On Desktop Linux

After more than 20 years, I think I’m going to throw in the towel on trying to use Linux as a daily-driver desktop operating system.

A little background to start: I’ve been a Linux user for a very, very long time.  My first install was a 2-floppy MCC Linux installation, which of course didn’t get me very far.  A friend down the hall in my dorm leant me his collection of install floppies for SLS 1.05, and finally I had a system that could at least talk to the modem.  This was in 1994.  Kernel version 0.99.something.

My distribution of choice has been Debian GNU/Linux since before the late Ian Murdock left the project.  Debian is a great system, though I’ve dabbled with most other Linux distributions from time to time.  Redhat 6.0 box sets.  SuSE.  Oracle Linux.  Ubuntu.  Linux Mint.  Manjaro.  I’ve even tried the FSF-endorsed distributions like BLAG, Ututo, and Trisquel.  Along the way I’ve stumbled through NetBSD, FreeBSD, OpenBSD.

Throughout college I used a dual-boot OS/2 and Linux combination, with most of my time spent in CLI on the Linux side.  In those days, the fonts provided by X were atrocious and simply too much for my already poor eyesight.  I made due.

After college I bought a Winbox, a Micron running Windows 98.  I tried to love Microsoft, but it was certainly hard in those days.  OS/2 was already dead.  At one point I tossed out all of my proprietary software and went exclusively Debian.  I lasted 2 weeks: the daily headaches, both physical and software, finally got the best of me and I went and bought a Windows 2000 license.  I still dabbled with Linux occasionally but booted back into Windows to get real work done.

▶ [Required tasks]:
A. In the essay on desktop Linux, which distribution's install floppies did a friend down the hall lend?
B. Carry on the essay about desktop Linux from its final sentence.

▶ [Given records]:
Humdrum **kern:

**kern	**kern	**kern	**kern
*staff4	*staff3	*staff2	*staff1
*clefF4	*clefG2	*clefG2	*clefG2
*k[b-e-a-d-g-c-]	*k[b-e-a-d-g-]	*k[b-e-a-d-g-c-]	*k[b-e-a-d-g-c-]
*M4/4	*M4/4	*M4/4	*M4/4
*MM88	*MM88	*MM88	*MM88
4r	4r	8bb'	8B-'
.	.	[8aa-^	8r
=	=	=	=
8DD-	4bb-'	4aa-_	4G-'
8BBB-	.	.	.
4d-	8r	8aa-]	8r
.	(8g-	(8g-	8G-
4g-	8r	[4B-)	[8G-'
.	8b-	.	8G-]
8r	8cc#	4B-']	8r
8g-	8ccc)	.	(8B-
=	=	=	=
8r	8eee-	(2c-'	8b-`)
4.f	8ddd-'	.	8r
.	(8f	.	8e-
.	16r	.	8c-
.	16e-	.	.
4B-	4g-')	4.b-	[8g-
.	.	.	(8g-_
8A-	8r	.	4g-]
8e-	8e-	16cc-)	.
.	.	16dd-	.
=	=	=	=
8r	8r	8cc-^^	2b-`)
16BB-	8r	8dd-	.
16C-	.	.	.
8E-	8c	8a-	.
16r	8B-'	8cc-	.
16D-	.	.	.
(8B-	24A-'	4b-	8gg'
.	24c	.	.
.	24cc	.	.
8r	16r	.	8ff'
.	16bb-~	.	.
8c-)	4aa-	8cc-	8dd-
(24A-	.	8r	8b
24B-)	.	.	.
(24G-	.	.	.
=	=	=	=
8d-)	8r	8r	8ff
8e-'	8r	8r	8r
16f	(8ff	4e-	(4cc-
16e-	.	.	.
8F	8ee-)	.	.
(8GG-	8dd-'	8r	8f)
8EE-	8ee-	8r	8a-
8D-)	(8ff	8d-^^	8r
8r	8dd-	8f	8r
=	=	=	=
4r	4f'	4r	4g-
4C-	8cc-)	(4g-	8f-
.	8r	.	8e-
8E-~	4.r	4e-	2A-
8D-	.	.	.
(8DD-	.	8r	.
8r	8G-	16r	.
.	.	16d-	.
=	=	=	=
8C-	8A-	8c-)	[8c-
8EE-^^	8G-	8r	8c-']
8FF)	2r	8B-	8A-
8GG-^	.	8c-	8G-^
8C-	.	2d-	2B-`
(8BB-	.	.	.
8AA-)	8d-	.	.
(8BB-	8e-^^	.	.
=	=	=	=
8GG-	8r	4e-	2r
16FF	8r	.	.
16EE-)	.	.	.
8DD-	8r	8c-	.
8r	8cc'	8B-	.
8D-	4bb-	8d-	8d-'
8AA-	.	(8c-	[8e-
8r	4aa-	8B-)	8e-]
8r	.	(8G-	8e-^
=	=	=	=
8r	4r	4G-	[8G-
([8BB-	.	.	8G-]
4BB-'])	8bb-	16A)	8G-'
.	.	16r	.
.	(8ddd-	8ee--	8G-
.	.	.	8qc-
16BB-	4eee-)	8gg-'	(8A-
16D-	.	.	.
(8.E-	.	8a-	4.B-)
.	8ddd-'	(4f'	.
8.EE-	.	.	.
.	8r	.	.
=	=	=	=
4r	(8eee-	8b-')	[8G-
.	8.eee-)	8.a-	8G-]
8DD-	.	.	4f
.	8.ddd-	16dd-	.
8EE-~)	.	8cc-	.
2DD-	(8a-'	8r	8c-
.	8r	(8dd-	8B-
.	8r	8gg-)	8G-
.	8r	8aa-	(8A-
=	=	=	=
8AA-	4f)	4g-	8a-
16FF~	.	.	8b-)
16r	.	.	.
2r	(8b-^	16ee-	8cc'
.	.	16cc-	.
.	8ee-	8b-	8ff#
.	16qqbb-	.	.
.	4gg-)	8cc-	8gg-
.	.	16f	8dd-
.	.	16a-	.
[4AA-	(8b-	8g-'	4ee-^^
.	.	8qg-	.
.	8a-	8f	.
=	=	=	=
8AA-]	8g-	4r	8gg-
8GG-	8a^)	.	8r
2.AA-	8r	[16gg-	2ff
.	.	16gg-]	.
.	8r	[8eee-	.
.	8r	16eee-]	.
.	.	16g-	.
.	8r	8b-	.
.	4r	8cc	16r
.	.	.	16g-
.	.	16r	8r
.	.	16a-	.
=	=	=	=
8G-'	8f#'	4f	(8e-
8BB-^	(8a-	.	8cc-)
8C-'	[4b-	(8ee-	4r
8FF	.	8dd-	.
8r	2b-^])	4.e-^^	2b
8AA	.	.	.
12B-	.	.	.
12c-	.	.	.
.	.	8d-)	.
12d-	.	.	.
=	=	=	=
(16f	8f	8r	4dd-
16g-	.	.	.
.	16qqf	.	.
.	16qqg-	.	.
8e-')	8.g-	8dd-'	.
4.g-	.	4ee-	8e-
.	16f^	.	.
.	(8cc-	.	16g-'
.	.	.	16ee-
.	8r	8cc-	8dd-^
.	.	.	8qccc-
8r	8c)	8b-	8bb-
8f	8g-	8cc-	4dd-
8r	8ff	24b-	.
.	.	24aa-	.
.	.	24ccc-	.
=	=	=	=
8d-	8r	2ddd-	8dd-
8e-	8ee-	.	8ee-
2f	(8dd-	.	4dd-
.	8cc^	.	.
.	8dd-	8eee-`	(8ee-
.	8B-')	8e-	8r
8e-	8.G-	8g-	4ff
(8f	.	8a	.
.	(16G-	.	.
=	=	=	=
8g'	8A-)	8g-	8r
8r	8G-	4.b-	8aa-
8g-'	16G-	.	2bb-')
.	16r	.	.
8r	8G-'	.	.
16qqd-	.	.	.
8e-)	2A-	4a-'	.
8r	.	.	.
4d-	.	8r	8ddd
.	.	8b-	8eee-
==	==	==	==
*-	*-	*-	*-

▶ [Answers per task]:
A. SLS 1.05

B.
In 2008 I bought a MacBook Pro.  Finally a machine with enough horsepower for real virtualization, but enough native applications that most of the time I didn’t need it.  Visually stunning, easy to use, exactly what I wanted with one important exception: it ran Mac OSX, not Free Software.  I gave up my associate membership in the FSF and decided to plant myself firmly in the “at least it isn’t Microsoft” camp.  I continued to use Linux and *BSD on servers — mostly leased virtual private servers and some systems at work — but for home computing I was generally satisfied with the Mac and the Apple ecosystem.  We now have 2 iPhones, several iPods, 2 iPads, a Time Capsule, and another MacBook Pro (2009) on the network.

The 2008 MBP is now at the point where the hardware is getting unreliable, and this hardware is no longer supported by current Mac OS X.  The latest it can run is El Capitan (10.11) which will lose security updates at the end of this year.  I’ve been trying to decide what is next: do I buy a new Mac, do I go back to Windows, or do I try again to convert to Free Software?

Windows 10 is quite a nice piece of work.  I’m using it daily on my work-provided Dell laptop.  Microsoft has clearly learned from their mistakes – especially the horrendous mess that was Windows 8.  Microsoft Office 2016 is a nice environment to work with, and I really enjoy using Visio.  My need for UNIX-like tools is satisfied with Cygwin64 and Vim.  Visual Studio is now free for personal use.

I don’t see the same kind of innovation coming from Apple these days.  Clearly the best and brightest are on the iPhone team, which makes sense since the vast majority of Apple’s revenue comes from there.  The latest MacBook Pros are just as ridiculously overpriced as they always were, but don’t offer nearly the premium over a Dell machine at half the price that they did in 2008.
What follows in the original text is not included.